> On Sun, Jan 13, 2002 at 10:04:58PM +0100, Mattia Barbon wrote:
> > > $ bleadperl -MO=-qq,Deparse foo.plx
> > > sub BEGIN {
> > >     print "foo\n";
> > > }
> > > print "bar\n";
> > > 
> > > If B::Deparse can save BEGIN blocks, B::C can.
> >
> > I didn't mean that I can't write code to make B::C save BEGIN blocks
> > ( it'd require <10 lines, probably ), I did mean that doing so would
> > not be a god idea: _I am
> > saving the state of the program after those blocks were ran_ and
> > they will be run _another time_ at runtime, and this is not correct:
> > ( for example use lib 'a'; would put 'a' into @INC twice, once
> > ( correctly ) at compile time, and another time ( incorrectly ) at 
> > runtime ). In this 
> > case this is not harmful, but you get the idea.
> 
> I don't understand.  The compiled program should do exactly what the
> original program did.  Anything else, as difficult as it may be, is a
> bug.  Lots of programs and modules do important load-time checks and
> logic inside BEGIN blocks.
> 
> Why would this:
> 
>     BEGIN {
>         push @INC, 'foo';
>     }
> 
> put 'foo' into @INC twice if it were compiled?  The compiled program
> should not be storing the post-BEGIN value of @INC, it should store
> the original value at startup.
This isn't the way B::C ( I suspect B::Bytecode and B::CC work
the same way ) works. It _by design_ saves the state _after_ the
BEGIB blocks are run; the idea is to skip compilation time.

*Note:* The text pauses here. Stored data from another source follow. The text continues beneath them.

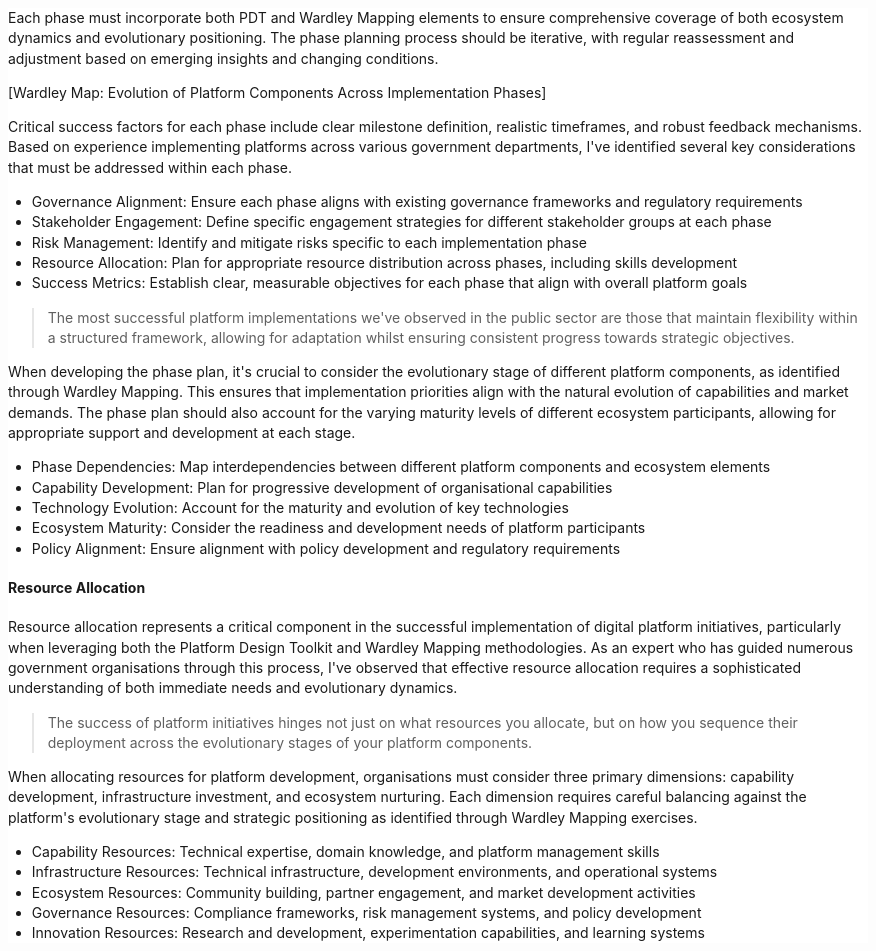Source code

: Each phase must incorporate both PDT and Wardley Mapping elements to ensure comprehensive coverage of both ecosystem dynamics and evolutionary positioning. The phase planning process should be iterative, with regular reassessment and adjustment based on emerging insights and changing conditions.

[Wardley Map: Evolution of Platform Components Across Implementation Phases]

Critical success factors for each phase include clear milestone definition, realistic timeframes, and robust feedback mechanisms. Based on experience implementing platforms across various government departments, I've identified several key considerations that must be addressed within each phase.

- Governance Alignment: Ensure each phase aligns with existing governance frameworks and regulatory requirements
- Stakeholder Engagement: Define specific engagement strategies for different stakeholder groups at each phase
- Risk Management: Identify and mitigate risks specific to each implementation phase
- Resource Allocation: Plan for appropriate resource distribution across phases, including skills development
- Success Metrics: Establish clear, measurable objectives for each phase that align with overall platform goals

> The most successful platform implementations we've observed in the public sector are those that maintain flexibility within a structured framework, allowing for adaptation whilst ensuring consistent progress towards strategic objectives.

When developing the phase plan, it's crucial to consider the evolutionary stage of different platform components, as identified through Wardley Mapping. This ensures that implementation priorities align with the natural evolution of capabilities and market demands. The phase plan should also account for the varying maturity levels of different ecosystem participants, allowing for appropriate support and development at each stage.

- Phase Dependencies: Map interdependencies between different platform components and ecosystem elements
- Capability Development: Plan for progressive development of organisational capabilities
- Technology Evolution: Account for the maturity and evolution of key technologies
- Ecosystem Maturity: Consider the readiness and development needs of platform participants
- Policy Alignment: Ensure alignment with policy development and regulatory requirements



#### <a id="resource-allocation"></a>Resource Allocation

Resource allocation represents a critical component in the successful implementation of digital platform initiatives, particularly when leveraging both the Platform Design Toolkit and Wardley Mapping methodologies. As an expert who has guided numerous government organisations through this process, I've observed that effective resource allocation requires a sophisticated understanding of both immediate needs and evolutionary dynamics.

> The success of platform initiatives hinges not just on what resources you allocate, but on how you sequence their deployment across the evolutionary stages of your platform components.

When allocating resources for platform development, organisations must consider three primary dimensions: capability development, infrastructure investment, and ecosystem nurturing. Each dimension requires careful balancing against the platform's evolutionary stage and strategic positioning as identified through Wardley Mapping exercises.

- Capability Resources: Technical expertise, domain knowledge, and platform management skills
- Infrastructure Resources: Technical infrastructure, development environments, and operational systems
- Ecosystem Resources: Community building, partner engagement, and market development activities
- Governance Resources: Compliance frameworks, risk management systems, and policy development
- Innovation Resources: Research and development, experimentation capabilities, and learning systems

Now, I know this is not going to always work, and the only ( always ) working 
solution I see ( and I'd like to be proved wrong here ), is something like B::Script 
( which stores the source code of the program+modules in a single executable ). And 
yes, I realized that
[ B::C is not always going to work ] just a coule days ago.